## Work request
Please return each line of the records below as a JSON list of strings, one string per line, with blank lines dropped and the pictures left out.

Content starts

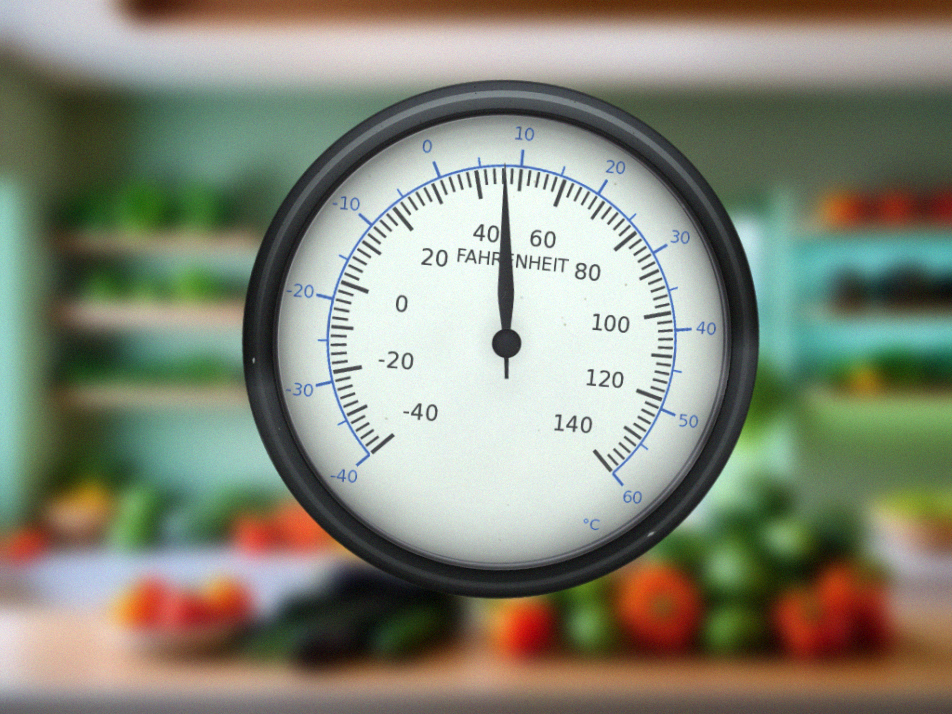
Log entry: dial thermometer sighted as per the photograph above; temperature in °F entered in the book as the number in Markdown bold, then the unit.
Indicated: **46** °F
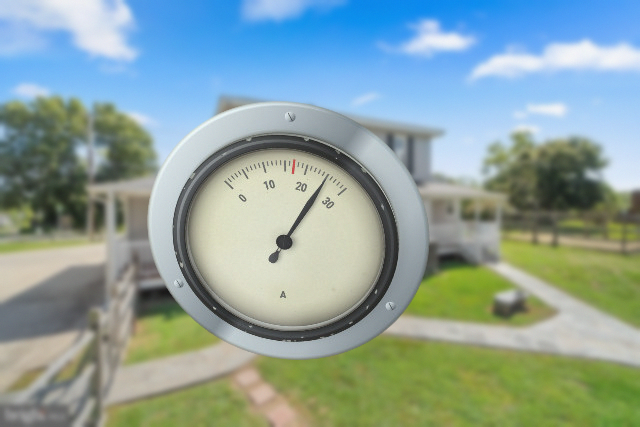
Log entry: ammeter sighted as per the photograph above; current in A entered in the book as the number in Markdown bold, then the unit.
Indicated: **25** A
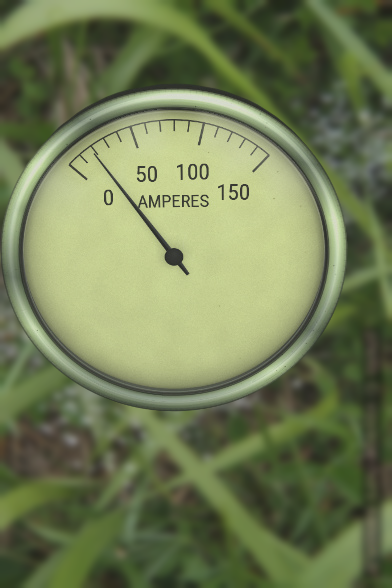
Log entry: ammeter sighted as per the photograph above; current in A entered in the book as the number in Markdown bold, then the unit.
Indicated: **20** A
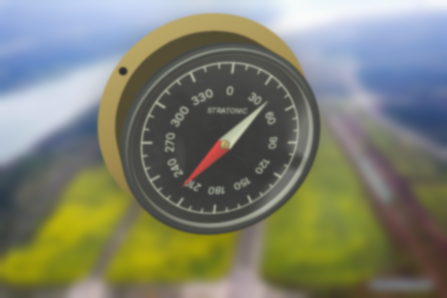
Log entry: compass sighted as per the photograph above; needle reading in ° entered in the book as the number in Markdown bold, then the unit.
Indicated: **220** °
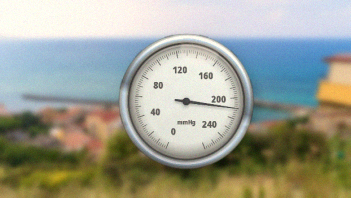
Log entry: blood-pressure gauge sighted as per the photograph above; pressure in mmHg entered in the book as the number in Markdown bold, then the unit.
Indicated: **210** mmHg
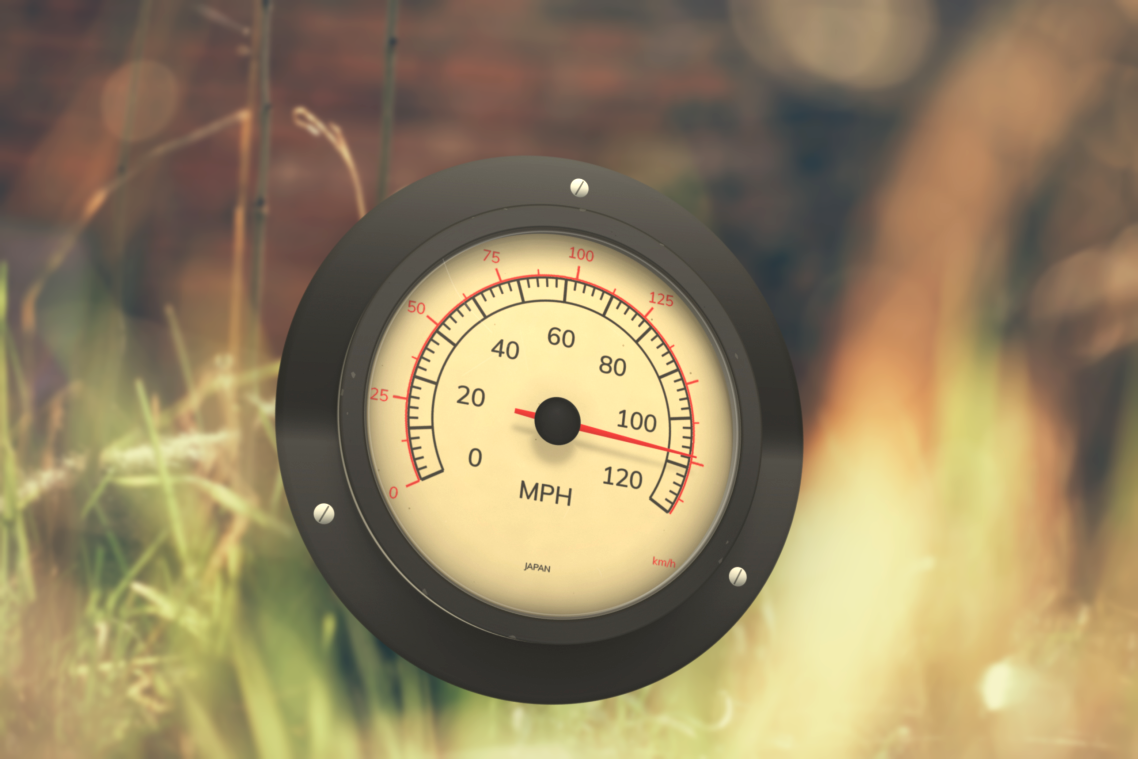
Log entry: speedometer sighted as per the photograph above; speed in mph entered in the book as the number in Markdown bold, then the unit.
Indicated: **108** mph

Content ends

## Output for this exercise
[
  "Log entry: dial thermometer sighted as per the photograph above; temperature in °F entered in the book as the number in Markdown bold, then the unit.",
  "Indicated: **46** °F",
  "Log entry: ammeter sighted as per the photograph above; current in A entered in the book as the number in Markdown bold, then the unit.",
  "Indicated: **25** A",
  "Log entry: ammeter sighted as per the photograph above; current in A entered in the book as the number in Markdown bold, then the unit.",
  "Indicated: **20** A",
  "Log entry: compass sighted as per the photograph above; needle reading in ° entered in the book as the number in Markdown bold, then the unit.",
  "Indicated: **220** °",
  "Log entry: blood-pressure gauge sighted as per the photograph above; pressure in mmHg entered in the book as the number in Markdown bold, then the unit.",
  "Indicated: **210** mmHg",
  "Log entry: speedometer sighted as per the photograph above; speed in mph entered in the book as the number in Markdown bold, then the unit.",
  "Indicated: **108** mph"
]